Parla poco, invece, Marco Baroni. L’architetto di questa promozione. “Preferisco ascoltare” – chiarisce subito, microfono in mano. “Il merito del successo lo lascio ai ragazzi, grandi uomini prima ancora che professionisti. Per me tengo il ricordo di ciò che è stato fatto. Custodirò sempre queste emozioni”.

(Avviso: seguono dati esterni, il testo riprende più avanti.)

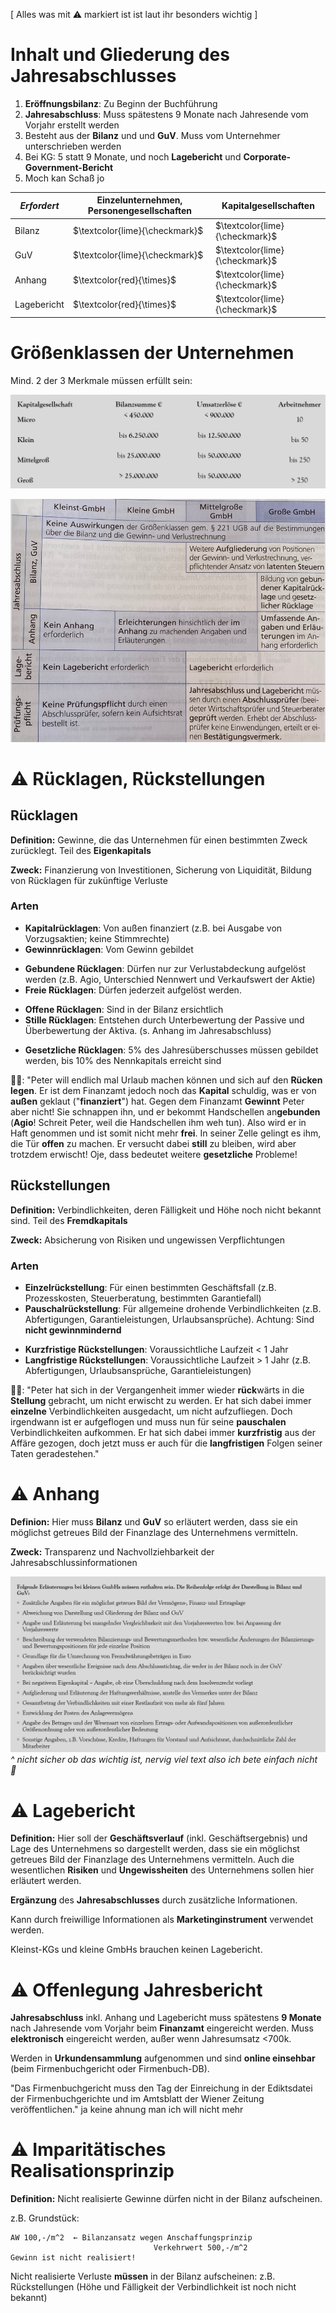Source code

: [ Alles was mit ⚠️ markiert ist ist laut ihr besonders wichtig ]

# Inhalt und Gliederung des Jahresabschlusses
1. **Eröffnungsbilanz**: Zu Beginn der Buchführung
2. **Jahresabschluss**: Muss spätestens 9 Monate nach Jahresende vom Vorjahr erstellt werden
3. Besteht aus der **Bilanz** und und **GuV**. Muss vom Unternehmer unterschrieben werden
4. Bei KG: 5 statt 9 Monate, und noch **Lagebericht** und **Corporate-Government-Bericht**
5. Moch kan Schaß jo

|*Erfordert*|Einzelunternehmen, Personengesellschaften|Kapitalgesellschaften|
|-|-|-|
|Bilanz|$\textcolor{lime}{\checkmark}$|$\textcolor{lime}{\checkmark}$|
|GuV|$\textcolor{lime}{\checkmark}$|$\textcolor{lime}{\checkmark}$|
|Anhang|$\textcolor{red}{\times}$|$\textcolor{lime}{\checkmark}$|
|Lagebericht|$\textcolor{red}{\times}$|$\textcolor{lime}{\checkmark}$|

# Größenklassen der Unternehmen
Mind. 2 der 3 Merkmale müssen erfüllt sein:

![4_jahresabschluss-unternehmen-groessenklassen](assets/4_jahresabschluss-unternehmen-groessenklassen.png)

![4_jahresabschluss-goessenklassen-pflichten](assets/4_jahresabschluss-goessenklassen-pflichten.png)

# ⚠️ Rücklagen, Rückstellungen

## Rücklagen
**Definition:** Gewinne, die das Unternehmen für einen bestimmten Zweck zurücklegt. Teil des **Eigenkapitals**

**Zweck:** Finanzierung von Investitionen, Sicherung von Liquidität, Bildung von Rücklagen für zukünftige Verluste

### Arten
- **Kapitalrücklagen**: Von außen finanziert (z.B. bei Ausgabe von Vorzugsaktien; keine Stimmrechte)
- **Gewinnrücklagen**: Vom Gewinn gebildet

<div></div>

- **Gebundene Rücklagen**: Dürfen nur zur Verlustabdeckung aufgelöst werden (z.B. Agio, Unterschied Nennwert und Verkaufswert der Aktie)
- **Freie Rücklagen**: Dürfen jederzeit aufgelöst werden. 

<div></div>

- **Offene Rücklagen**: Sind in der Bilanz ersichtlich
- **Stille Rücklagen**: Entstehen durch Unterbewertung der Passive und Überbewertung der Aktiva. (s. Anhang im Jahresabschluss)

<div></div>

- **Gesetzliche Rücklagen**: 5% des Jahresüberschusses müssen gebildet werden, bis 10% des Nennkapitals erreicht sind

🫏🌉: "Peter will endlich mal Urlaub machen können und sich auf den **Rücken legen**. Er ist dem Finanzamt jedoch noch das **Kapital** schuldig, was er von **außen** geklaut ("**finanziert**") hat. Gegen dem Finanzamt **Gewinnt** Peter aber nicht! Sie schnappen ihn, und er bekommt Handschellen an**gebunden** (**Agio**! Schreit Peter, weil die Handschellen ihm weh tun). Also wird er in Haft genommen und ist somit nicht mehr **frei**. In seiner Zelle gelingt es ihm, die Tür **offen** zu machen. Er versucht dabei **still** zu bleiben, wird aber trotzdem erwischt! Oje, dass bedeutet weitere **gesetzliche** Probleme!

## Rückstellungen
**Definition:** Verbindlichkeiten, deren Fälligkeit und Höhe noch nicht bekannt sind. Teil des **Fremdkapitals**

**Zweck:** Absicherung von Risiken und ungewissen Verpflichtungen

### Arten
- **Einzelrückstellung**: Für einen bestimmten Geschäftsfall (z.B. Prozesskosten, Steuerberatung, bestimmten Garantiefall)
- **Pauschalrückstellung**: Für allgemeine drohende Verbindlichkeiten (z.B. Abfertigungen, Garantieleistungen, Urlaubsansprüche). Achtung: Sind **nicht gewinnmindernd**

<div></div>

- **Kurzfristige Rückstellungen**: Voraussichtliche Laufzeit \< 1 Jahr
- **Langfristige Rückstellungen**: Voraussichtliche Laufzeit \> 1 Jahr (z.B. Abfertigungen, Urlaubsansprüche, Garantieleistungen)

🫏🌉: "Peter hat sich in der Vergangenheit immer wieder **rück**wärts in die **Stellung** gebracht, um nicht erwischt zu werden. Er hat sich dabei immer **einzelne** Verbindlichkeiten ausgedacht, um nicht aufzufliegen. Doch irgendwann ist er aufgeflogen und muss nun für seine **pauschalen** Verbindlichkeiten aufkommen. Er hat sich dabei immer **kurzfristig** aus der Affäre gezogen, doch jetzt muss er auch für die **langfristigen** Folgen seiner Taten geradestehen."

# ⚠️ Anhang
**Definion:** Hier muss **Bilanz** und **GuV** so erläutert werden, dass sie ein möglichst getreues Bild der Finanzlage des Unternehmens vermitteln. 

**Zweck:** Transparenz und Nachvollziehbarkeit der Jahresabschlussinformationen

![4_erhaltene-erlaeuterungen](assets/4_erhaltene-erlaeuterungen.png) \
*^ nicht sicher ob das wichtig ist, nervig viel text also ich bete einfach nicht 🙏*

# ⚠️ Lagebericht
**Definition:** Hier soll der **Geschäftsverlauf** (inkl. Geschäftsergebnis) und Lage des Unternehmens so dargestellt werden, dass sie ein möglichst getreues Bild der Finanzlage des Unternehmens vermitteln. Auch die wesentlichen **Risiken** und **Ungewissheiten** des Unternehmens sollen hier erläutert werden.

**Ergänzung** des **Jahresabschlusses** durch zusätzliche Informationen. 

Kann durch freiwillige Informationen als **Marketinginstrument** verwendet werden. 

Kleinst-KGs und kleine GmbHs brauchen keinen Lagebericht.

# ⚠️ Offenlegung Jahresbericht
**Jahresabschluss** inkl. Anhang und Lagebericht muss spätestens **9 Monate** nach Jahresende vom Vorjahr beim **Finanzamt** eingereicht werden. Muss **elektronisch** eingereicht werden, außer wenn Jahresumsatz <700k.

Werden in **Urkundensammlung** aufgenommen und sind **online einsehbar** (beim Firmenbuchgericht oder Firmenbuch-DB).

"Das Firmenbuchgericht muss den Tag der Einreichung in der Ediktsdatei der Firmenbuchgerichte und im Amtsblatt der Wiener Zeitung veröffentlichen." ja keine ahnung man ich will nicht mehr

# ⚠️ Imparitätisches Realisationsprinzip
**Definition:** Nicht realisierte Gewinne dürfen nicht in der Bilanz aufscheinen.


z.B. Grundstück: 
```
AW 100,-/m^2  ← Bilanzansatz wegen Anschaffungsprinzip 
                                Verkehrwert 500,-/m^2
Gewinn ist nicht realisiert!
```

Nicht realisierte Verluste **müssen** in der Bilanz aufscheinen: z.B. Rückstellungen (Höhe und Fälligkeit der Verbindlichkeit ist noch nicht bekannt)


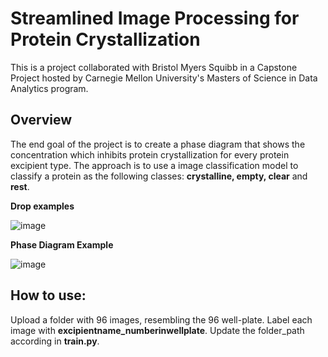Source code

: # Streamlined Image Processing for Protein Crystallization

This is a project collaborated with Bristol Myers Squibb in a Capstone Project hosted by Carnegie Mellon University's Masters of Science in Data Analytics program.

## Overview

The end goal of the project is to create a phase diagram that shows the concentration which inhibits protein crystallization for every protein excipient type. The approach is to use a image classification model to classify a protein as the following classes: **crystalline, empty, clear** and **rest**. 

**Drop examples**

![image](https://github.com/RichardWang2/BMS_Project/assets/41966482/934357ce-af91-41cb-b091-1710ace811b3)

**Phase Diagram Example**

![image](https://github.com/RichardWang2/BMS_Project/assets/41966482/58b98532-f3f8-420b-83f1-c4118db41a75)

## How to use:

Upload a folder with 96 images, resembling the 96 well-plate. Label each image with **excipientname_numberinwellplate**. Update the folder_path according in **train.py**.


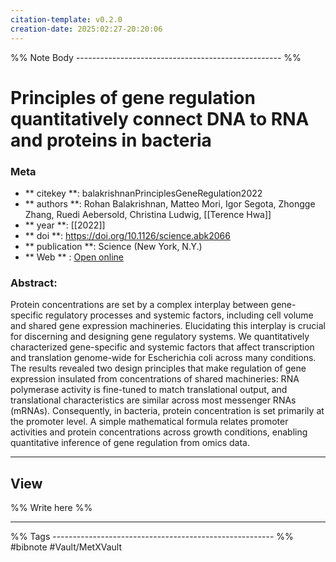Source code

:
 ```yaml
---
citation-template: v0.2.0
creation-date: 2025:02:27-20:20:06
---
```


%% Note Body --------------------------------------------------- %%
# Principles of gene regulation quantitatively connect DNA to RNA and proteins in bacteria

### Meta
- ** citekey **: balakrishnanPrinciplesGeneRegulation2022
- ** authors **: Rohan Balakrishnan, Matteo Mori, Igor Segota, Zhongge Zhang, Ruedi Aebersold, Christina Ludwig, [[Terence Hwa]]
- ** year **: [[2022]]
- ** doi **: https://doi.org/10.1126/science.abk2066
- ** publication **: Science (New York, N.Y.)
- ** Web ** : [Open online]()


### Abstract:
Protein concentrations are set by a complex interplay between gene-specific regulatory processes and systemic factors, including cell volume and shared gene expression machineries. Elucidating this interplay is crucial for discerning and designing gene regulatory systems. We quantitatively characterized gene-specific and systemic factors that affect transcription and translation genome-wide for Escherichia coli across many conditions. The results revealed two design principles that make regulation of gene expression insulated from concentrations of shared machineries: RNA polymerase activity is fine-tuned to match translational output, and translational characteristics are similar across most messenger RNAs (mRNAs). Consequently, in bacteria, protein concentration is set primarily at the promoter level. A simple mathematical formula relates promoter activities and protein concentrations across growth conditions, enabling quantitative inference of gene regulation from omics data.

___

## View

%% Write here %%





___
%% Tags  ------------------------------------------------------- %%
#bibnote
#Vault/MetXVault 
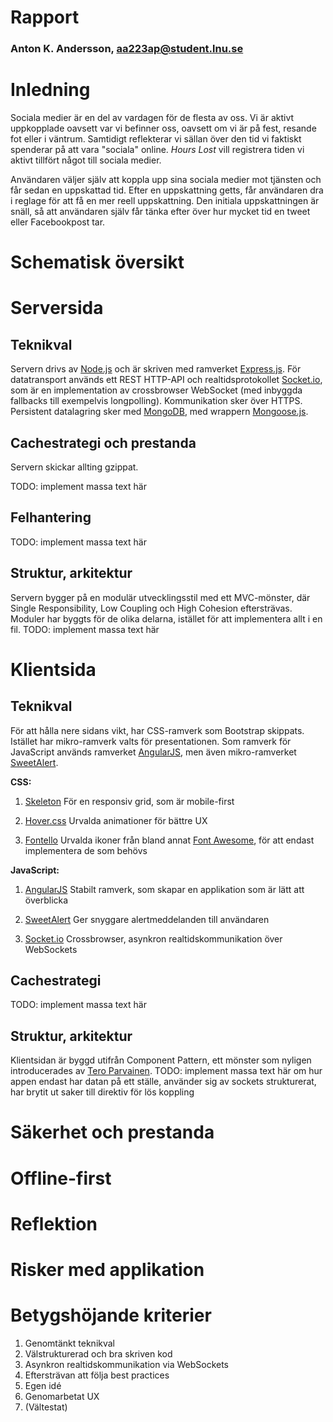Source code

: # Rapport
### Anton K. Andersson, aa223ap@student.lnu.se

# Inledning
Sociala medier är en del av vardagen för de flesta av oss.
Vi är aktivt uppkopplade oavsett var vi befinner oss, oavsett om vi är på fest, resande fot eller i väntrum.
Samtidigt reflekterar vi sällan över den tid vi faktiskt spenderar på att vara "sociala" online.
_Hours Lost_ vill registrera tiden vi aktivt tillfört något till sociala medier.

Användaren väljer själv att koppla upp sina sociala medier mot tjänsten och får sedan en uppskattad tid. Efter en uppskattning getts, får användaren dra i reglage för att få en mer reell uppskattning.
Den initiala uppskattningen är snäll, så att användaren själv får tänka efter över hur mycket tid en tweet eller Facebookpost tar.

# Schematisk översikt

# Serversida

## Teknikval
Servern drivs av [Node.js](https://nodejs.org) och är skriven med ramverket [Express.js](http://expressjs.com/).
För datatransport används ett REST HTTP-API och realtidsprotokollet [Socket.io](https://socket.io), som är en implementation av crossbrowser WebSocket (med inbyggda fallbacks till exempelvis longpolling).
Kommunikation sker över HTTPS. Persistent datalagring sker med [MongoDB](https://mongodb.org), med wrappern [Mongoose.js](https://mongoosejs.com).

## Cachestrategi och prestanda
Servern skickar allting gzippat.

TODO: implement massa text här

## Felhantering
TODO: implement massa text här

## Struktur, arkitektur
Servern bygger på en modulär utvecklingsstil med ett MVC-mönster, där Single Responsibility, Low Coupling och High Cohesion eftersträvas.
Moduler har byggts för de olika delarna, istället för att implementera allt i en fil.
TODO: implement massa text här

# Klientsida

## Teknikval
För att hålla nere sidans vikt, har CSS-ramverk som Bootstrap skippats. Istället har mikro-ramverk valts för presentationen. Som ramverk för JavaScript används ramverket [AngularJS](https://angularjs.org), men även mikro-ramverket [SweetAlert](http://tristanedwards.me/sweetalert).

**CSS:**

1. [Skeleton](http://getskeleton.com/)
För en responsiv grid, som är mobile-first

2. [Hover.css](http://ianlunn.github.io/Hover/)
Urvalda animationer för bättre UX

3. [Fontello](http://fontello.com/)
Urvalda ikoner från bland annat [Font Awesome](http://fortawesome.github.io/Font-Awesome/), för att endast implementera de som behövs

**JavaScript:**

1. [AngularJS](https://angularjs.org)
Stabilt ramverk, som skapar en applikation som är lätt att överblicka

2. [SweetAlert](http://tristanedwards.me/sweetalert)
Ger snyggare alertmeddelanden till användaren

3. [Socket.io](https://socket.io)
Crossbrowser, asynkron realtidskommunikation över WebSockets

## Cachestrategi
TODO: implement massa text här

## Struktur, arkitektur
Klientsidan är byggd utifrån Component Pattern, ett mönster som nyligen introducerades av [Tero Parvainen](http://teropa.info/blog/2014/10/24/how-ive-improved-my-angular-apps-by-banning-ng-controller.html).
TODO: implement massa text här om hur appen endast har datan på ett ställe, använder sig av sockets strukturerat, har brytit ut saker till direktiv för lös koppling

# Säkerhet och prestanda

# Offline-first

# Reflektion

# Risker med applikation

# Betygshöjande kriterier
1. Genomtänkt teknikval
2. Välstrukturerad och bra skriven kod
3. Asynkron realtidskommunikation via WebSockets
4. Eftersträvan att följa best practices
5. Egen idé
6. Genomarbetat UX
7. (Vältestat)

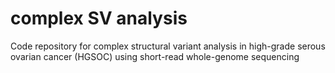 # complex SV analysis
Code repository for complex structural variant  analysis in high-grade serous ovarian cancer (HGSOC) using short-read whole-genome sequencing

Emozioni che Oreste Vigorita non fa fatica ad esternare. Un vulcano, il presidente. Che prende la parola e racconta una favola. La favola del suo Benevento. Il suo è quello di Ciro, una presenza avvertita in sala, come quella di Carmelo Imbriani. Il loro ricordo è accompagnato da un lunghissimo applauso. E da qualche lacrima. Oreste ha una parola buona per tutti, ma qualche minuto in più lo spende proprio per l’uomo seduto alla sua destra, mister Baroni. La costruzione del primo Benevento in A passa innanzitutto per la volontà di restare al timone dell’allenatore toscano. Poi si potrà pensare a tutto il resto. Anche a far più bello e funzionale il Ciro Vigorito. “Per disputare la A, c’è bisogno di migliorare le nostre strutture, a partire dall’aumento della capienza dello stadio. Per questo motivo d’ora innanzi ci sarà bisogno dell’apporto di tutti” – chiarisce il presidente. Ringrazia Mastella, Oreste, ricordando le parole di stima che l’attuale sindaco destinò a lui e a Ciro quando acquisirono la società. Undici gli anni trascorsi da allora, tante le cose accadute e non sempre positive. “L’altra sera, – ancora Vigorito – più che agli abbracci e ai festeggiamenti, ho prestato molta attenzione agli sguardi delle persone, ai loro occhi, e ho avuto la conferma che ho fatto bene a non essere andato via”.